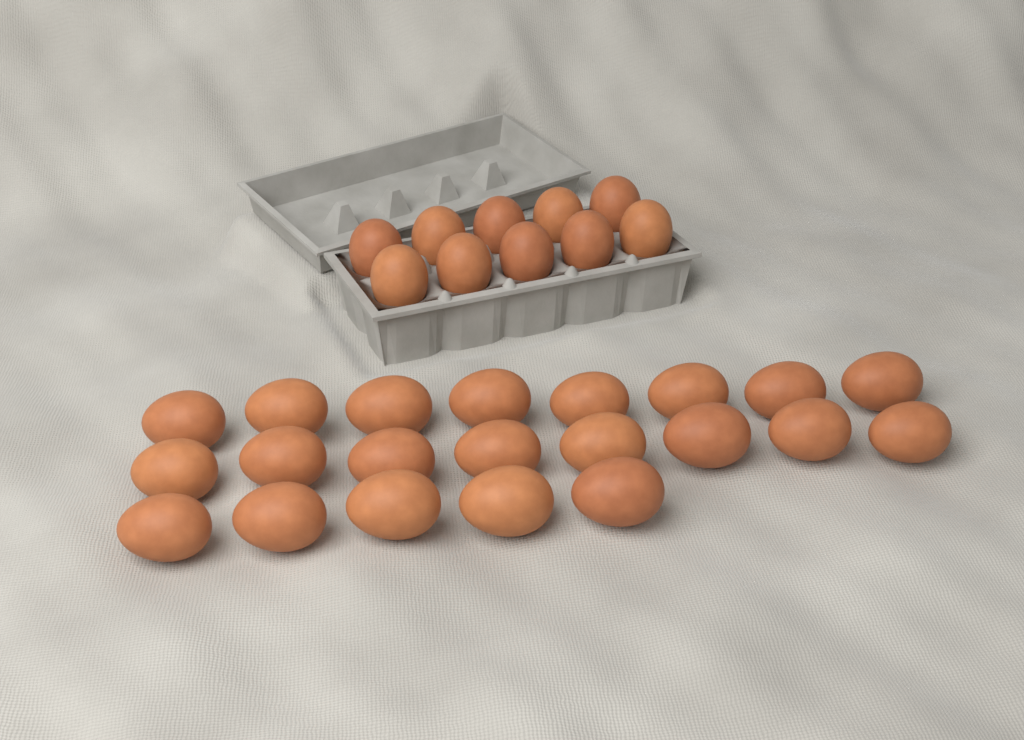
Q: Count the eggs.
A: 31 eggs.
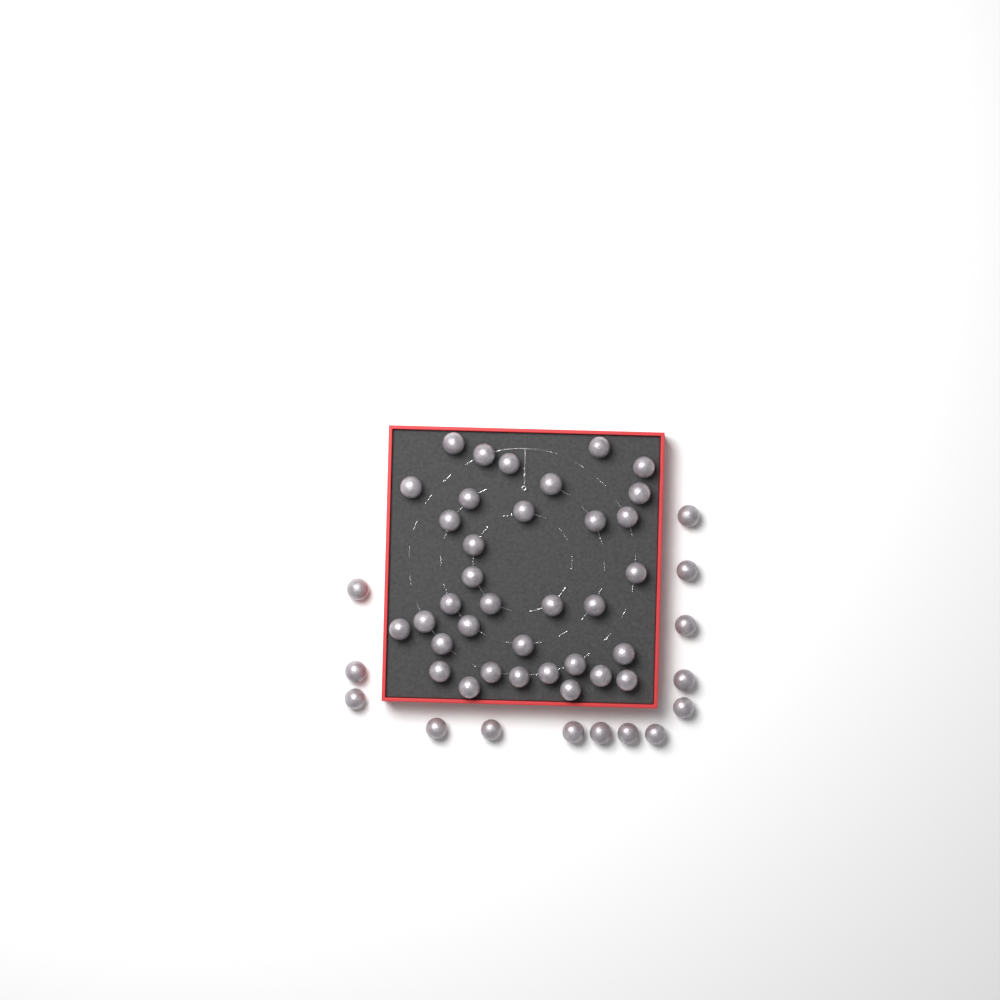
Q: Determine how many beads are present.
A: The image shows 49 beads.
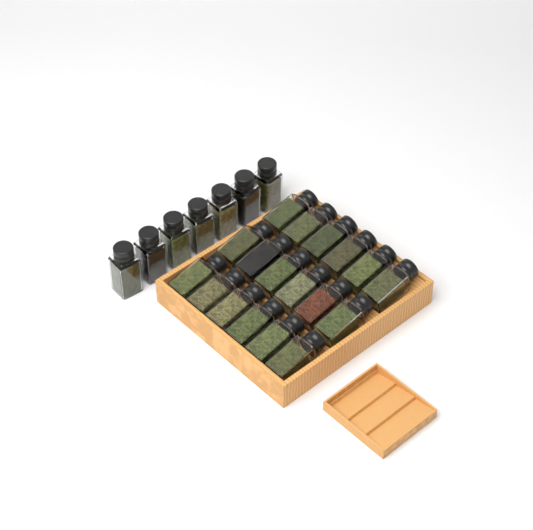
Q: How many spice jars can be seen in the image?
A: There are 25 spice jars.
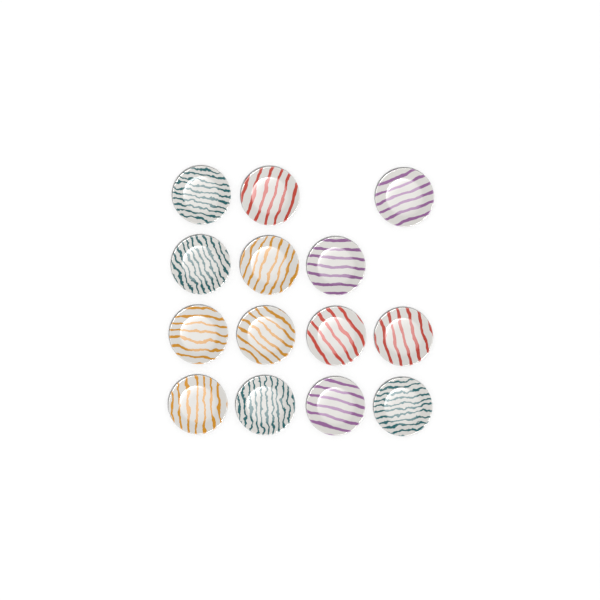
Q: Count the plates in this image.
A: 14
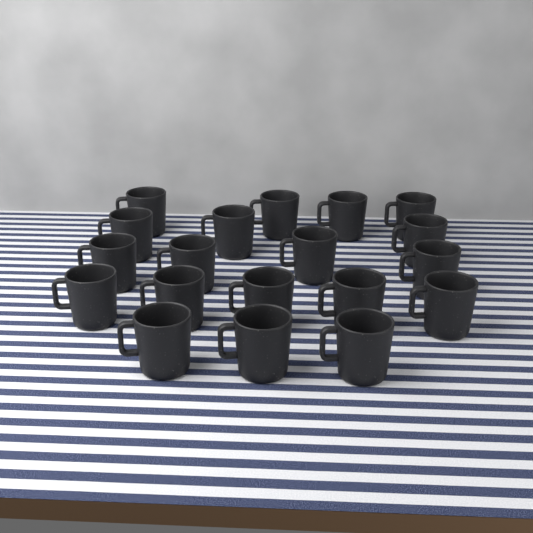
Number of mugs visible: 19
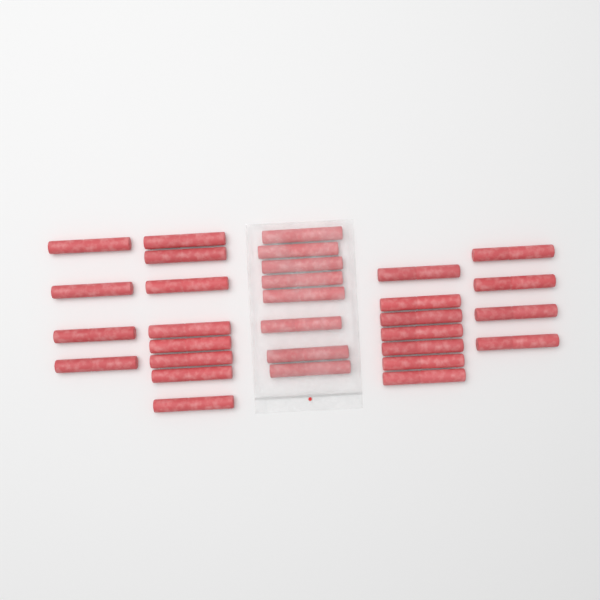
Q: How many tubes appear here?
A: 31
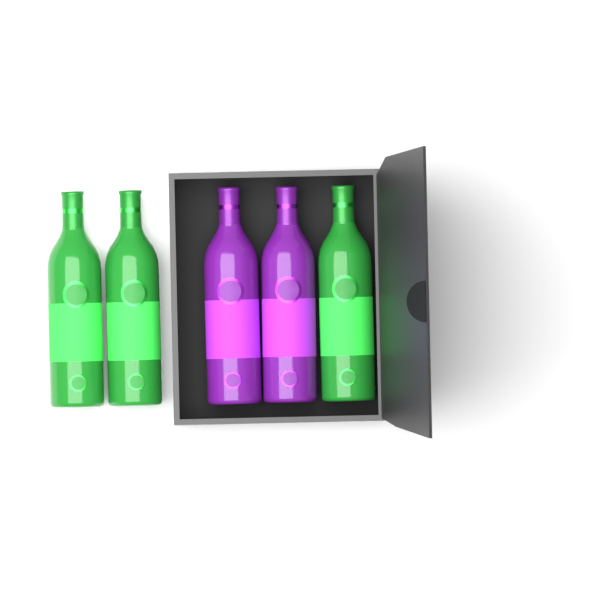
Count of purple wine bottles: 2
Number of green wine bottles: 3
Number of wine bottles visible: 5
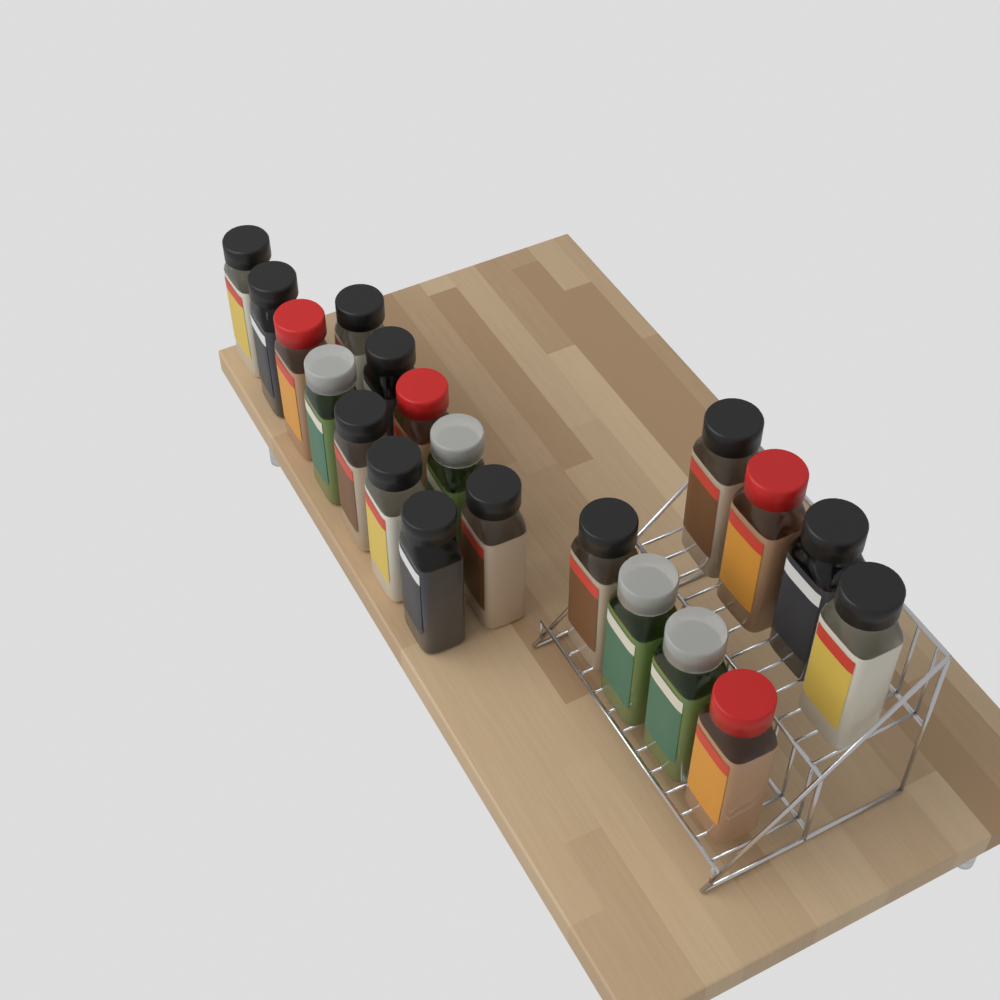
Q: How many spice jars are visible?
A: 20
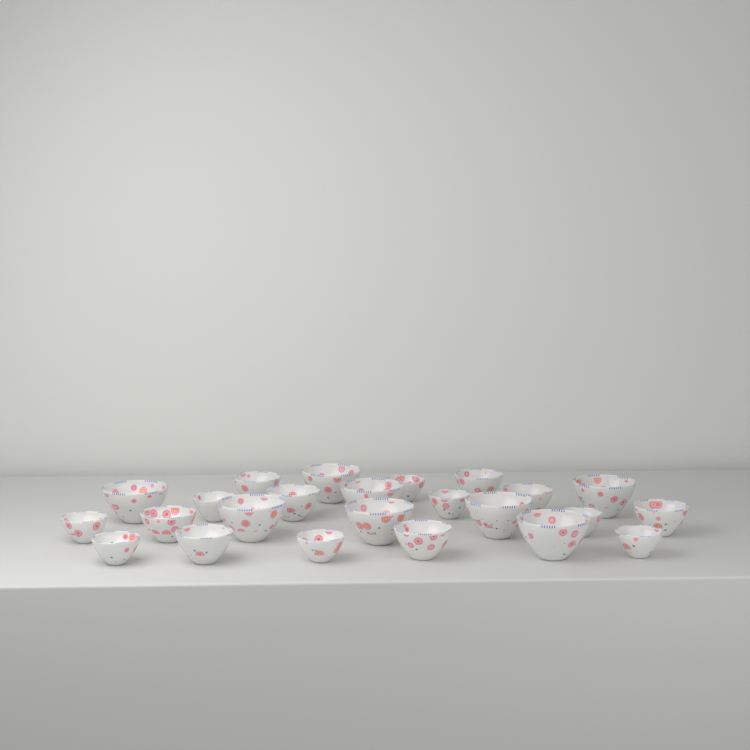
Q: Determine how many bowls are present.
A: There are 24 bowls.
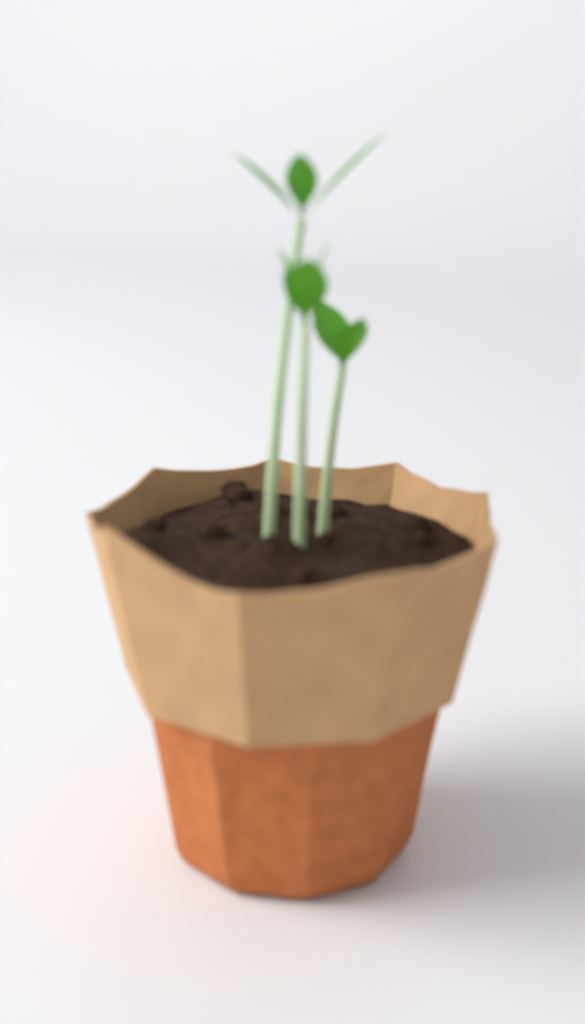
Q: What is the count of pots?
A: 1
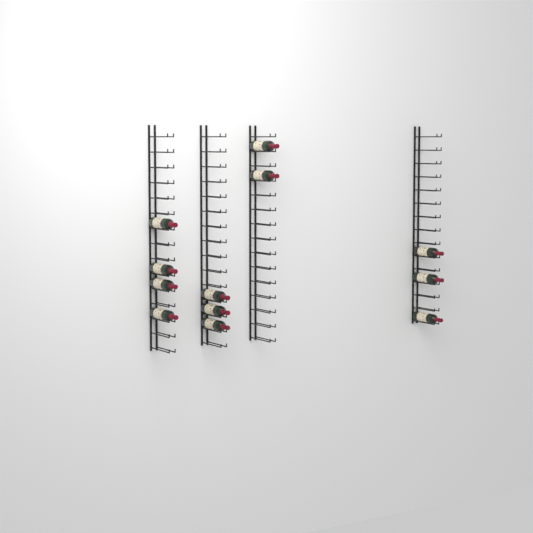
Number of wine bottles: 12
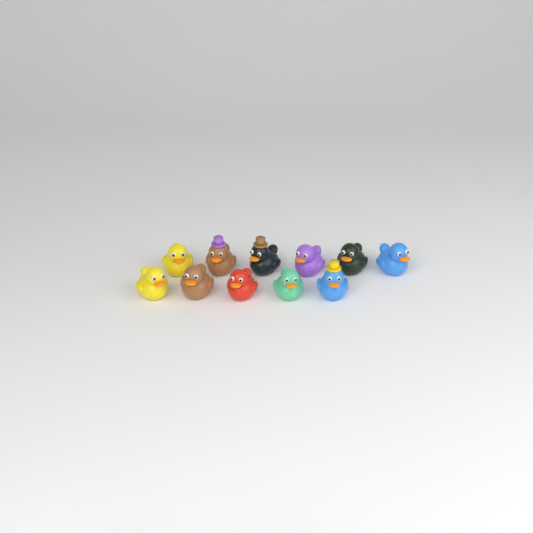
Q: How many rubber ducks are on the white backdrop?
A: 11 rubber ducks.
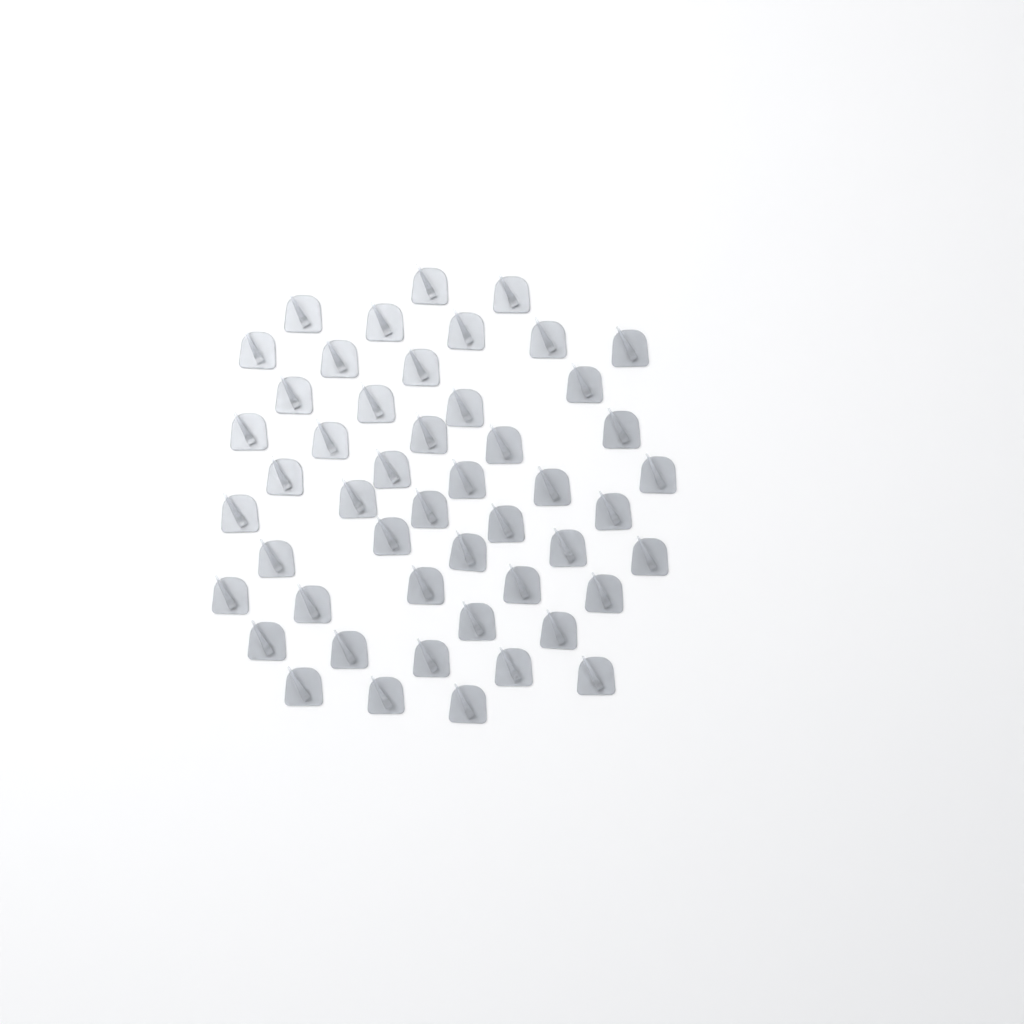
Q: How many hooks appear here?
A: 49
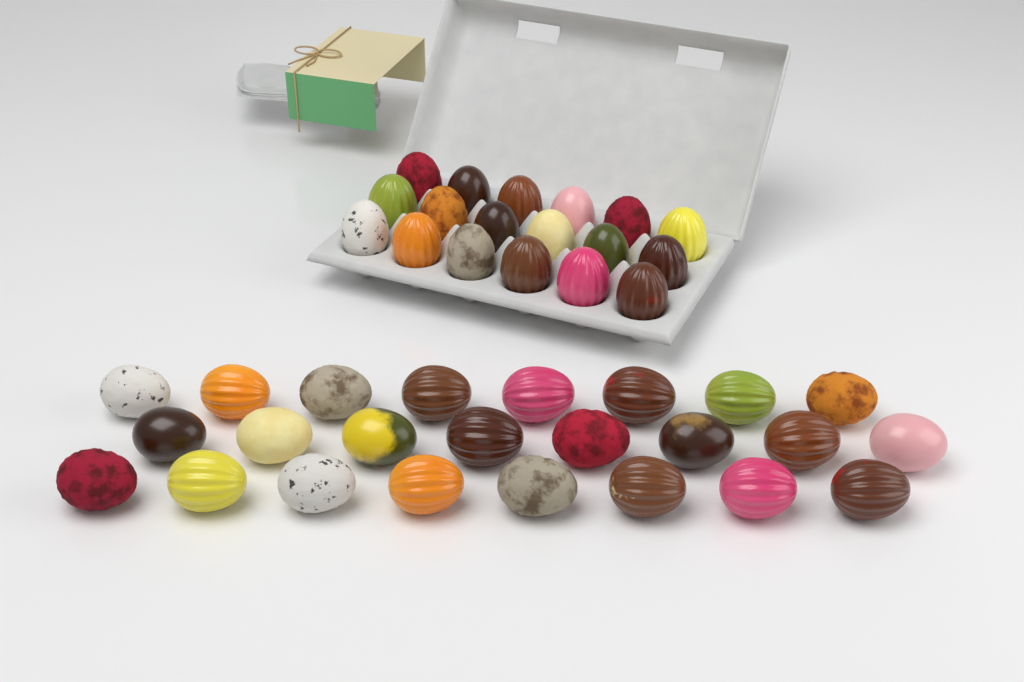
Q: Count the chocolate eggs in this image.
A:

- _Exercise goal_:
Can you retype all of the data above word for word, leaving the pictures out?

- _Answer for the task_:
Q: Count the eggs.
A: 31 eggs.
Q: Determine how many beads are present.
A: The image shows 49 beads.
Q: How many spice jars can be seen in the image?
A: There are 25 spice jars.
Q: Count the plates in this image.
A: 14
Number of mugs visible: 19
Q: How many tubes appear here?
A: 31
Count of purple wine bottles: 2
Number of green wine bottles: 3
Number of wine bottles visible: 5
Q: How many spice jars are visible?
A: 20
Q: Determine how many bowls are present.
A: There are 24 bowls.
Q: What is the count of pots?
A: 1
Number of wine bottles: 12
Q: How many rubber ducks are on the white backdrop?
A: 11 rubber ducks.
Q: How many hooks appear here?
A: 49
Q: Count the chocolate eggs in this image.
A:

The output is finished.